Извлечённый текст:
================
О том, как нелепо звучит в этой обстановке песня «Как во городе было во Казани», говорить, видимо, не стоит. Но здесь важно другое: один из важнейших для понимания сути народной драмы Мусоргского диалог Гришки с Шинкаркой постановщик решает не в общественно-политическом ключе, претензия на который так и брызжет из оформительского абриса спектакля, а в сексуальном: Шинкарка помогает Гришке не из сочувствующей солидарности как «страдальцу за правду», а потому что он весь такой молодой, короткостриженный и с лампасами. Вот после этой сцены мне стало совсем скучно, потому что интерпретация этого диалога — лакмусовая бумажка понимания режиссёром внутренней драматургии центрального конфликта оперы: Народ-Власть. И если режиссёр претендует на серьёзную злободневную актуализацию такого произведения, как «Борис Годунов», то именно эта сцена должна стать ключевой в его антиправительственном манифесте. Но для этого нужно мыслить материалом, а не штампами, которыми он оброс.

Грэм Вик мыслит штампами, и это удручает. Материал для него не просто чуждый, но и не сильно глубоко изученный, отчего предложенная им актуализация становится лишь сменой интерьеров и переодеванием из костюмов XVII века в костюмы века XXI, усугубляемой нарушениями как внешней, так и внутренней драматургии первоисточника. К сожалению, расхождений между текстом и происходящим на сцене раздражающе много. Причем расхождения эти касаются не только исторических реалий, естественно сопротивляющихся чрезмерной модернизации, но и ситуативных несуразностей.
================
Данные, извлечённые из коллекции:
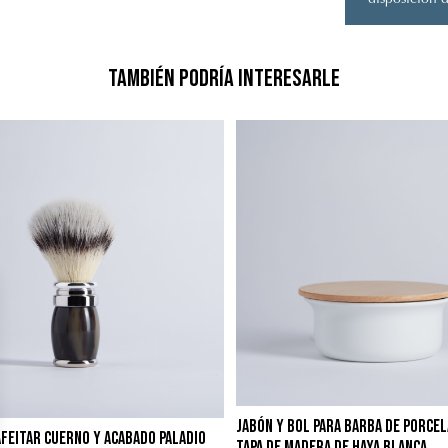
disposición d
También podría interesarle
Jabón y Bol para Barba de porce
afeitar cuerno y acabado paladio
Tapa de Madera de Haya Blanca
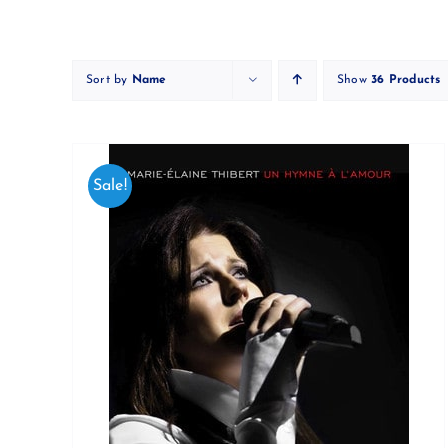
Skip
to
content
Sort by
Name
Show
36 Products
Sale!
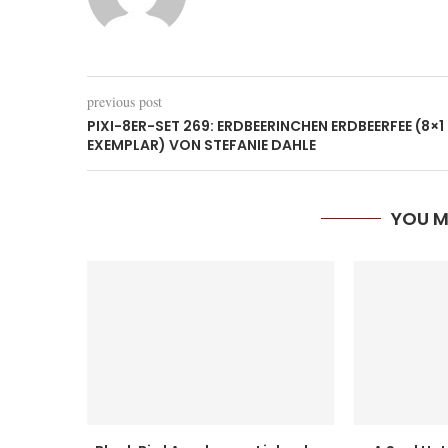
previous post
PIXI-8ER-SET 269: ERDBEERINCHEN ERDBEERFEE (8×1
EXEMPLAR) VON STEFANIE DAHLE
YOU M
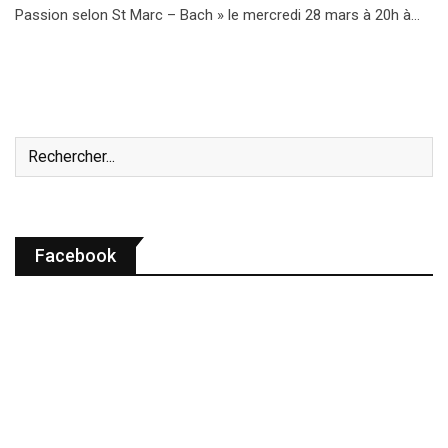
Passion selon St Marc – Bach » le mercredi 28 mars à 20h à…
Facebook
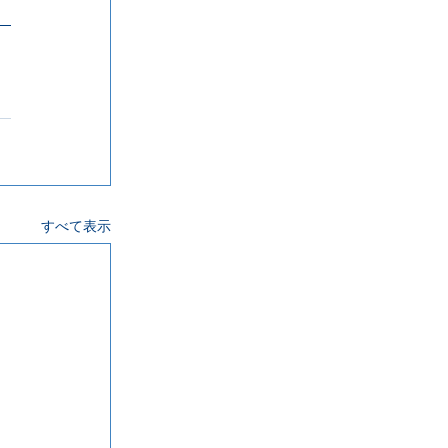
すべて表示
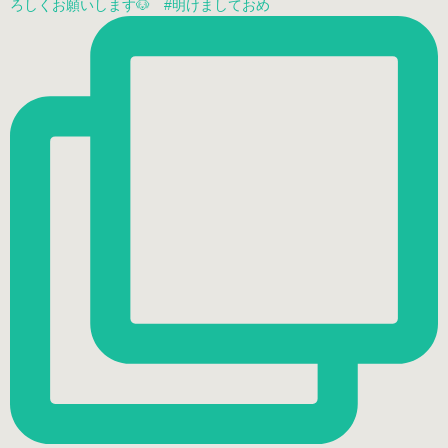
ろしくお願いします🐶 #明けましておめ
================
Условия заданий:
• A. В каком ключе, согласно рецензии на «Бориса Годунова», постановщик решает диалог Гришки с Шинкаркой?
• B. Перечислите все черты Гришки, из-за которых, по словам рецензии на «Бориса Годунова», Шинкарка ему помогает.
• C. Подхватите рецензию на «Бориса Годунова» и продолжите её после фразы «но и ситуативных несуразностей».
Строки в этой работе никак не используются.

Результаты выполнения:
• A. В сексуальном ключе, а не в общественно-политическом.

• B. Молодой, короткостриженный, с лампасами.

• C.
Таково, например, двоеперстное крещение Варлаама, которое теоретически можно воспринимать как намёк на раскольничьи корни побирающихся монахов. Практически же столь тонкая метафора никак не вписывается в общую концепцию грубоватого упрощения. Или знаменитая сцена с юродивым, которого режиссёр делает панк-идолом в окружении поклонниц-старлеток, почему-то отнимающих у своего кумира копеечку: даже если опустить момент абсурдности в современных экономических реалиях переживаний человека из-за копеечки, то выглядит странной жалоба юродивого на «мальчишек», тогда как обидели его «девчонки». Совершенно нелепы мизансцены в Государственной думе, когда Борис, обращаясь к боярам, стоит к ним задом и смотрит при этом в камеру. Само это навязчивое присутствие телерепортёров Первого канала можно интерпретировать как медийный информационный фильтр, но идея эта опять же не получает в работе режиссёра никакого завершенного продолжения. К знаковым несуразностям нельзя не отнести и тот факт, что в финальной сцене практически все участники сидят, и только Борис (царь!) стоит. Даже Пимен, приглашенный для «дачи показаний», садится, тогда как Борис слушает его стоя.

Конечно, можно всем этим нелепостям при желании придумать какое-то символическое обоснование, но дело в том, что глубинное непонимание режиссёром поставленного им произведения проявляется именно в таких деталях, поскольку они — не случайная недоработка, а безжалостные аргументы для финального эпикриза: если постановщик не владеет материалом даже на иллюстративно убедительном уровне, то ожидать от его подхода более серьёзного препарирования уже не приходится.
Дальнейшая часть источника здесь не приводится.